Path: /root              , Value:
Path: /root/test/@param  , Value: v
Path: /root/test         , Value: e
Path: /root/test/data/@id, Value: z
Path: /root/test/data    , Value: g
Path: /root/test         , Value: f
Path: /root              , Value: x yz

This looks better now: the redundant lines are gone. Please note that the first line ("Path: /root, Value:") is also empty, but has not been removed by {filter => 2}, i.e. it is not followed by its own attribute, (-- well, it is followed by an attribute, but with a different path -- that's why we can't easily take it out).

In fact, the first line is necessary for the structure of the XML.
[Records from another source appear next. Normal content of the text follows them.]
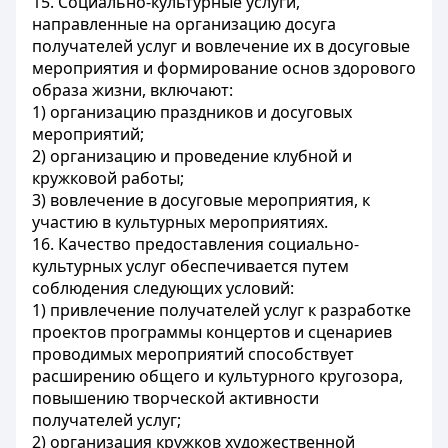
15. Социально-культурные услуги,
направленные на организацию досуга
получателей услуг и вовлечение их в досуговые
мероприятия и формирование основ здорового
образа жизни, включают:
1) организацию праздников и досуговых
мероприятий;
2) организацию и проведение клубной и
кружковой работы;
3) вовлечение в досуговые мероприятия, к
участию в культурных мероприятиях.
16. Качество предоставления социально-
культурных услуг обеспечивается путем
соблюдения следующих условий:
1) привлечение получателей услуг к разработке
проектов программы концертов и сценариев
проводимых мероприятий способствует
расширению общего и культурного кругозора,
повышению творческой активности
получателей услуг;
2) организация кружков художественной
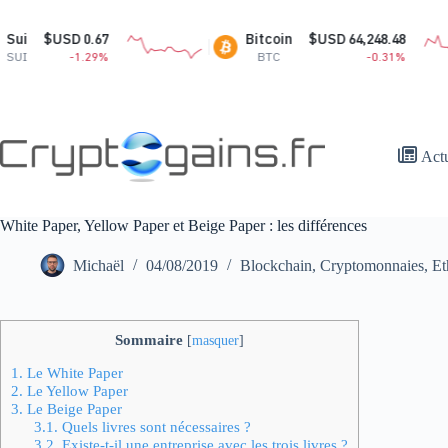
Passer
au
0.67
Bitcoin
$USD 64,248.48
contenu
1.29%
BTC
-0.31%
Act
White Paper, Yellow Paper et Beige Paper : les différences
Michaël
04/08/2019
Blockchain
,
Cryptomonnaies
,
Et
Sommaire
[
masquer
]
1.
Le White Paper
2.
Le Yellow Paper
3.
Le Beige Paper
3.1.
Quels livres sont nécessaires ?
3.2.
Existe-t-il une entreprise avec les trois livres ?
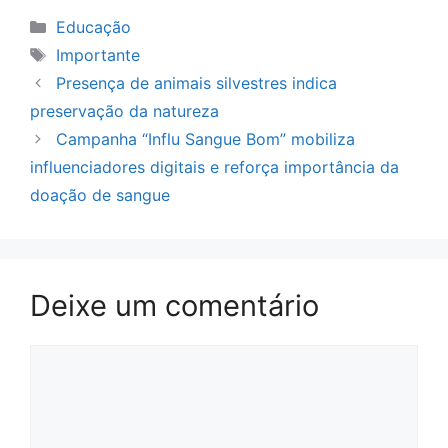
Categorias
Educação
Tags
Importante
Presença de animais silvestres indica
preservação da natureza
Campanha “Influ Sangue Bom” mobiliza
influenciadores digitais e reforça importância da
doação de sangue
Deixe um comentário
Comentário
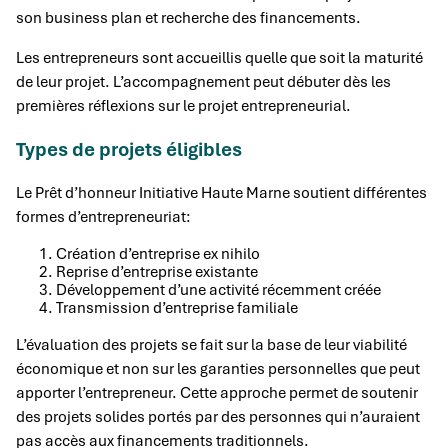
son business plan et recherche des financements.
Les entrepreneurs sont accueillis quelle que soit la maturité
de leur projet. L’accompagnement peut débuter dès les
premières réflexions sur le projet entrepreneurial.
Types de projets éligibles
Le Prêt d’honneur Initiative Haute Marne soutient différentes
formes d’entrepreneuriat:
Création d’entreprise ex nihilo
Reprise d’entreprise existante
Développement d’une activité récemment créée
Transmission d’entreprise familiale
L’évaluation des projets se fait sur la base de leur viabilité
économique et non sur les garanties personnelles que peut
apporter l’entrepreneur. Cette approche permet de soutenir
des projets solides portés par des personnes qui n’auraient
pas accès aux financements traditionnels.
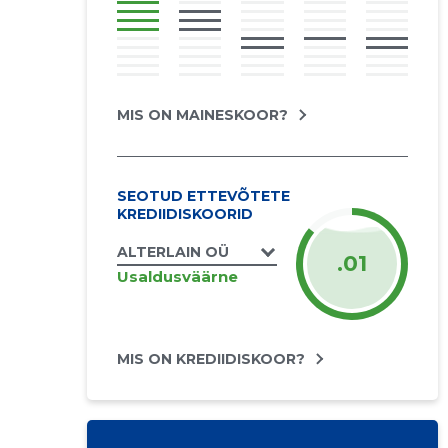
MIS ON MAINESKOOR?
SEOTUD ETTEVÕTETE
KREDIIDISKOORID
ALTERLAIN OÜ
.01
Usaldusväärne
MIS ON KREDIIDISKOOR?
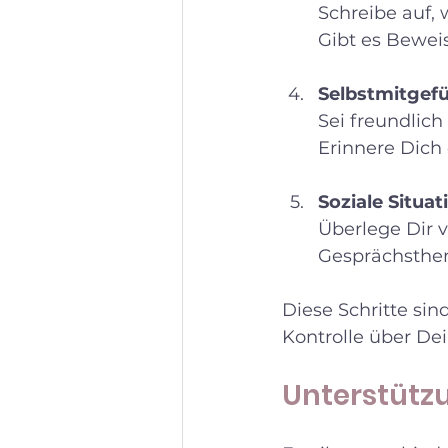
Schreibe auf, 
Gibt es Bewei
Selbstmitgef
Sei freundlich
Erinnere Dich 
Soziale Situa
Überlege Dir v
Gesprächsthem
Diese Schritte sin
Kontrolle über De
Unterstützu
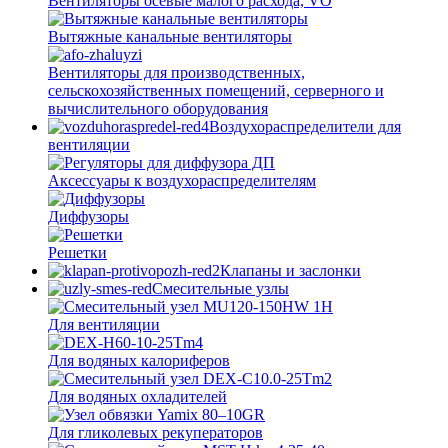
Вентиляторы осевые малого расхода, VO
Вытяжные канальные вентиляторы
Вентиляторы для производственных,
сельскохозяйственных помещений, серверного и
вычислительного оборудования
Воздухораспределители для
вентиляции
Аксессуары к воздухораспределителям
Диффузоры
Решетки
Клапаны и заслонки
Смесительные узлы
Для вентиляции
Для водяных калориферов
Для водяных охладителей
Для гликолевых рекуператоров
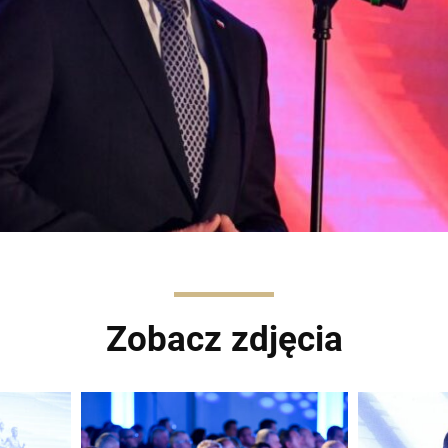
Zobacz zdjęcia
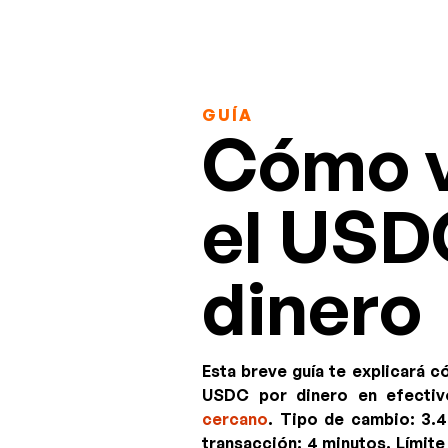
GUÍA
Cómo 
el USD
dinero
Esta breve guía te explicará 
USDC por dinero en efectiv
cercano
. Tipo de cambio:
3.
transacción: 4 minutos.
Límit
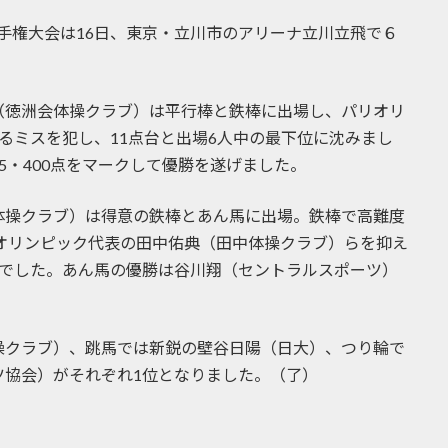
手権大会は16日、東京・立川市のアリーナ立川立飛で６
徳洲会体操クラブ）は平行棒と鉄棒に出場し、パリオリ
るミスを犯し、11点台と出場6人中の最下位に沈みまし
5・400点をマークして優勝を遂げました。
操クラブ）は得意の鉄棒とあん馬に出場。鉄棒で高難度
ロオリンピック代表の田中佑典（田中体操クラブ）らを抑え
位でした。あん馬の優勝は谷川翔（セントラルスポーツ）
クラブ）、跳馬では新鋭の壁谷日陽（日大）、つり輪で
ツ協会）がそれぞれ1位となりました。（了）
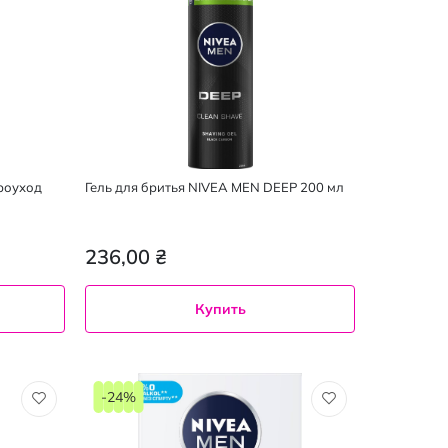
роуход
Гель для бритья NIVEA MEN DEEP 200 мл
236,00 ₴
Купить
-24%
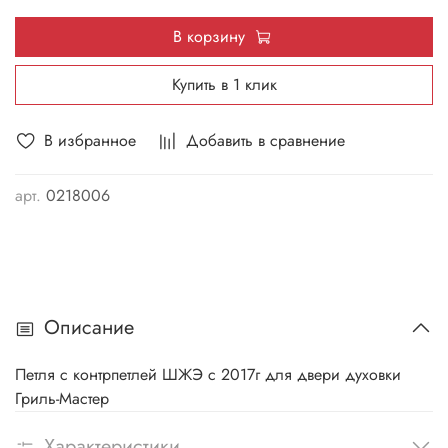
В корзину
Купить в 1 клик
В избранное
Добавить в сравнение
арт.
0218006
Описание
Петля с контрпетлей ШЖЭ с 2017г для двери духовки
Гриль-Мастер
Характеристики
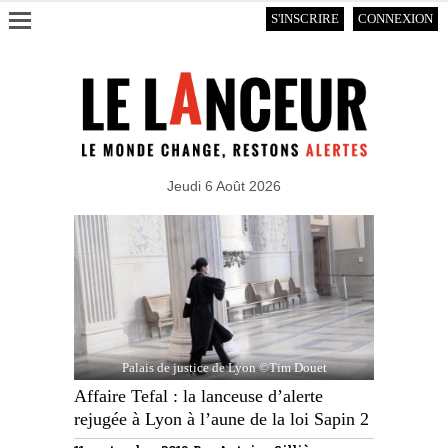
S'INSCRIRE
CONNEXION
Jeudi 6 Août 2026
Palais de justice de Lyon ©Tim Douet
Affaire Tefal : la lanceuse d’alerte
rejugée à Lyon à l’aune de la loi Sapin 2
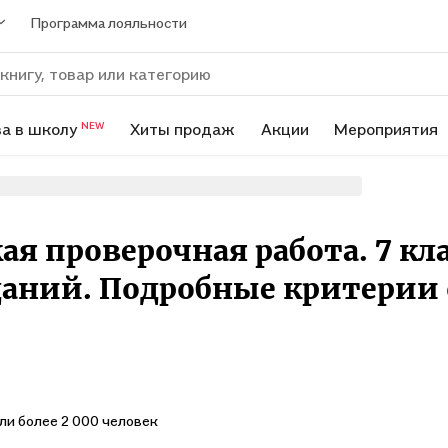
Программа лояльности
а в школу
Хиты продаж
Акции
Мероприятия
NEW
ая проверочная работа. 7 кл
аданий. Подробные критерии
ли более 2 000 человек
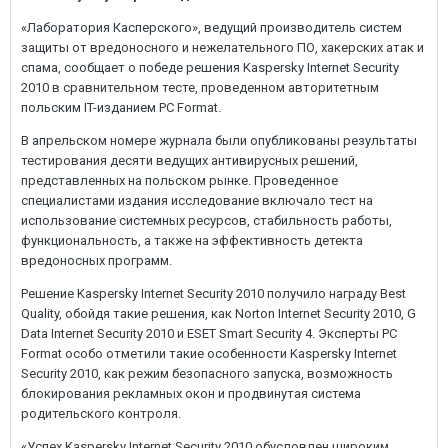
«Лаборатория Касперского», ведущий производитель систем
защиты от вредоносного и нежелательного ПО, хакерских атак и
спама, сообщает о победе решения Kaspersky Internet Security
2010 в сравнительном тесте, проведенном авторитетным
польским IT-изданием PC Format.
В апрельском номере журнала были опубликованы результаты
тестирования десяти ведущих антивирусных решений,
представленных на польском рынке. Проведенное
специалистами издания исследование включало тест на
использование системных ресурсов, стабильность работы,
функциональность, а также на эффективность детекта
вредоносных программ.
Решение Kaspersky Internet Security 2010 получило награду Best
Quality, обойдя такие решения, как Norton Internet Security 2010, G
Data Internet Security 2010 и ESET Smart Security 4. Эксперты PC
Format особо отметили такие особенности Kaspersky Internet
Security 2010, как режим безопасного запуска, возможность
блокирования рекламных окон и продвинутая система
родительского контроля.
«Успех Kaspersky Internet Security 2010 обусловлен широким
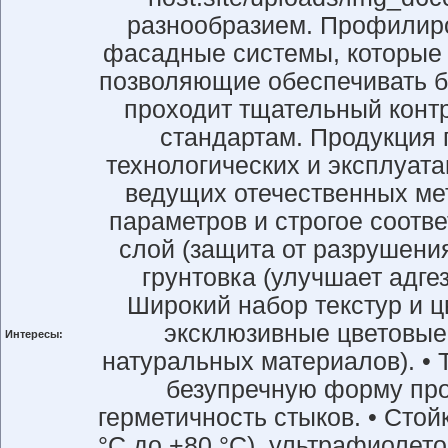
разнообразием. Профилиро
фасадные системы, которые 
позволяющие обеспечивать бе
проходит тщательный контр
стандартам. Продукция
технологических и эксплуат
ведущих отечественных мет
параметров и строгое соотв
слой (защита от разрушени
грунтовка (улучшает адге
Широкий набор текстур и ц
эксклюзивные цветовые 
Интересы:
натуральных материалов). • 
безупречную форму про
герметичность стыков. • Сто
°C до +80 °C), ультрафиолет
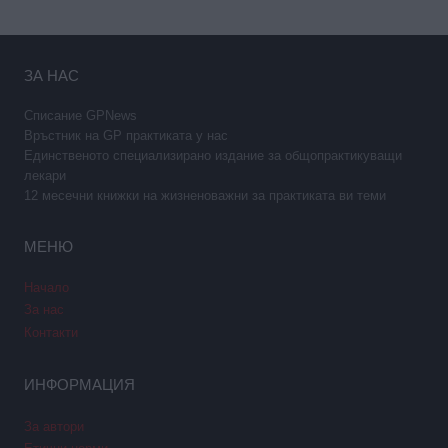
ЗА НАС
Списание GPNews
Връстник на GP практиката у нас
Единственото специализирано издание за общопрактикуващи
лекари
12 месечни книжки на жизненоважни за практиката ви теми
МЕНЮ
Начало
За нас
Контакти
ИНФОРМАЦИЯ
За автори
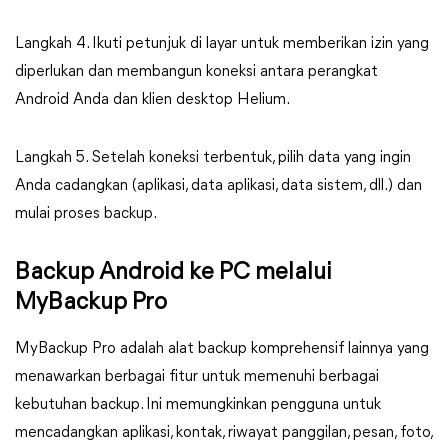
Langkah 4. Ikuti petunjuk di layar untuk memberikan izin yang
diperlukan dan membangun koneksi antara perangkat
Android Anda dan klien desktop Helium.
Langkah 5. Setelah koneksi terbentuk, pilih data yang ingin
Anda cadangkan (aplikasi, data aplikasi, data sistem, dll.) dan
mulai proses backup.
Backup Android ke PC melalui
MyBackup Pro
MyBackup Pro adalah alat backup komprehensif lainnya yang
menawarkan berbagai fitur untuk memenuhi berbagai
kebutuhan backup. Ini memungkinkan pengguna untuk
mencadangkan aplikasi, kontak, riwayat panggilan, pesan, foto,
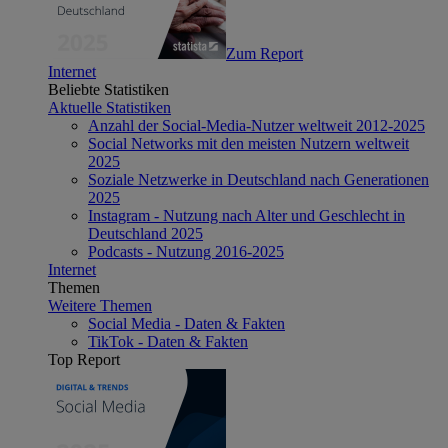
Zum Report
Internet
Beliebte Statistiken
Aktuelle Statistiken
Anzahl der Social-Media-Nutzer weltweit 2012-2025
Social Networks mit den meisten Nutzern weltweit
2025
Soziale Netzwerke in Deutschland nach Generationen
2025
Instagram - Nutzung nach Alter und Geschlecht in
Deutschland 2025
Podcasts - Nutzung 2016-2025
Internet
Themen
Weitere Themen
Social Media - Daten & Fakten
TikTok - Daten & Fakten
Top Report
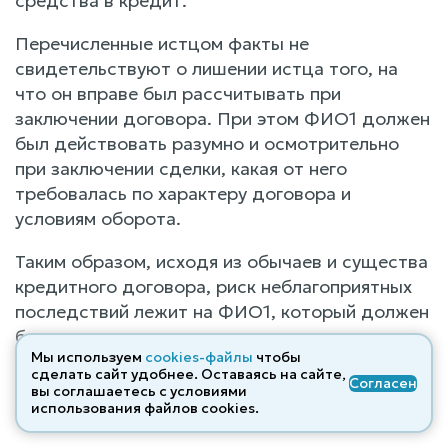
средства в кредит.
Перечисленные истцом факты не
свидетельствуют о лишении истца того, на
что он вправе был рассчитывать при
заключении договора. При этом ФИО1 должен
был действовать разумно и осмотрительно
при заключении сделки, какая от него
требовалась по характеру договора и
условиям оборота.
Таким образом, исходя из обычаев и существа
кредитного договора, риск неблагоприятных
последствий лежит на ФИО1, который должен
был иметь осмотрительность при заключении
Мы используем
cookies-файлы
чтобы
договоров. При этом суд учитывает, что ПАО
сделать сайт удобнее. Оставаясь на сайте,
Согласен
«Банк Уралсиб» не являлся стороной сделки
вы соглашаетесь с условиями
использования файлов cооkies.
купли-продажи транспортного средства.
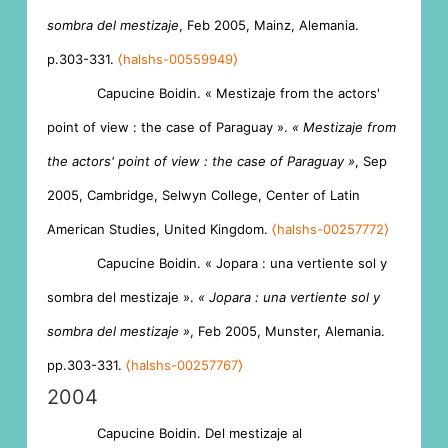
sombra del mestizaje
, Feb 2005, Mainz, Alemania.
p.303-331.
⟨halshs-00559949⟩
Capucine Boidin. « Mestizaje from the actors'
point of view : the case of Paraguay ».
« Mestizaje from
the actors' point of view : the case of Paraguay »
, Sep
2005, Cambridge, Selwyn College, Center of Latin
American Studies, United Kingdom.
⟨halshs-00257772⟩
Capucine Boidin. « Jopara : una vertiente sol y
sombra del mestizaje ».
« Jopara : una vertiente sol y
sombra del mestizaje »
, Feb 2005, Munster, Alemania.
pp.303-331.
⟨halshs-00257767⟩
2004
Capucine Boidin. Del mestizaje al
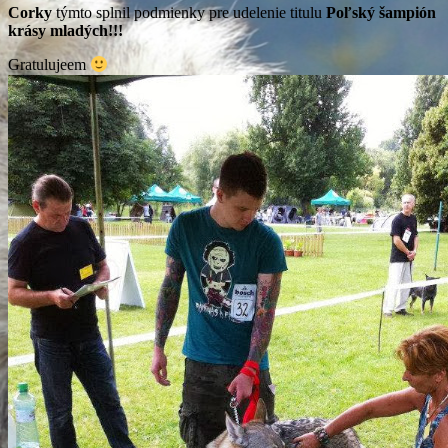
Corky
týmto splnil podmienky pre udelenie titulu
Poľský šampión
krásy mladých!!!
Gratulujeem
Anyway, let us now look at the same example (with option {filter => 2}), but with an additional algorithm to reconstruct the original XML:

use XML::Reader;

my $text = q{<root><test param="v">e<data id="z">g</data>f</test>x <!-- remark --> yz</root>};

my $rdr = XML::Reader->new(\$text, {filter => 2}) or die "Error: $!";

my %at  = ();

while ($rdr->iterate) {
    my $indentation = '  ' x $rdr->level;

    if ($rdr->is_init_attr) { %at  = (); }
    if ($rdr->type eq '@')  { $at{$rdr->attr} = $rdr->value; }

    if ($rdr->is_start) {
        print $indentation, '<', $rdr->tag;
        if (%at) {
            my @a = map{" $_='$at{$_}'"} sort keys %at;
            print "@a";
        }
        print '>', "\n";
    }

    if ($rdr->type eq 'T' and $rdr->value ne '') {
        print $indentation, '  ', $rdr->value, "\n";
    }

    if ($rdr->is_end) {
        print $indentation, '</', $rdr->tag, '>', "\n";
    }
}

...and here is the output:

<root>
  <test param='v'>
    e
    <data id='z'>
      g
    </data>
    f
  </test>
  x yz
</root>

Option {filter => 1}

Now that we have seen that option {filter => 2} allows us to reconstruct the XML, we might want to remove empty lines alltogether. That's what option {filter => 1} is all about. With option {filter => 1} we lose the ability to reconstruct the XML, but simple data processing is easier.

Here is a program:

use XML::Reader;

my $text = q{<root><test param="v">e<data id="z">g</data>f</test>x <!-- remark --> yz</root>};

my $rdr = XML::Reader->new(\$text, {filter => 1}) or die "Error: $!";
while ($rdr->iterate) {
    printf "Path: %-19s, Value: %s\n", $rdr->path, $rdr->value;
}

...and here is the output:

Path: /root/test/@param  , Value: v
Path: /root/test         , Value: e
Path: /root/test/data/@id, Value: z
Path: /root/test/data    , Value: g
Path: /root/test         , Value: f
Path: /root              , Value: x yz

Please be aware that with option {filter => 1}, the methods comment(), is_start(), is_init_attr() and is_end() are all out of service, i.e. they return undef.

AUTHOR

Klaus Eichner, March 2009

COPYRIGHT AND LICENSE

Copyright (C) 2009 by Klaus Eichner

All rights reserved. This program is free software; you can redistribute it and/or modify it under the same terms as Perl itself.

RELATED MODULES

If you also want to write XML, have a look at XML::Writer. This module provides a simple interface for writing XML. (If you are writing non-mixed content XML, consider setting DATA_MODE=>1 and DATA_INDENT=>2, which allows for proper indentation in your XML-Output file)

SEE ALSO

XML::TokeParser, XML::Parser, XML::Parser::Expat, XML::TiePYX, XML::Writer.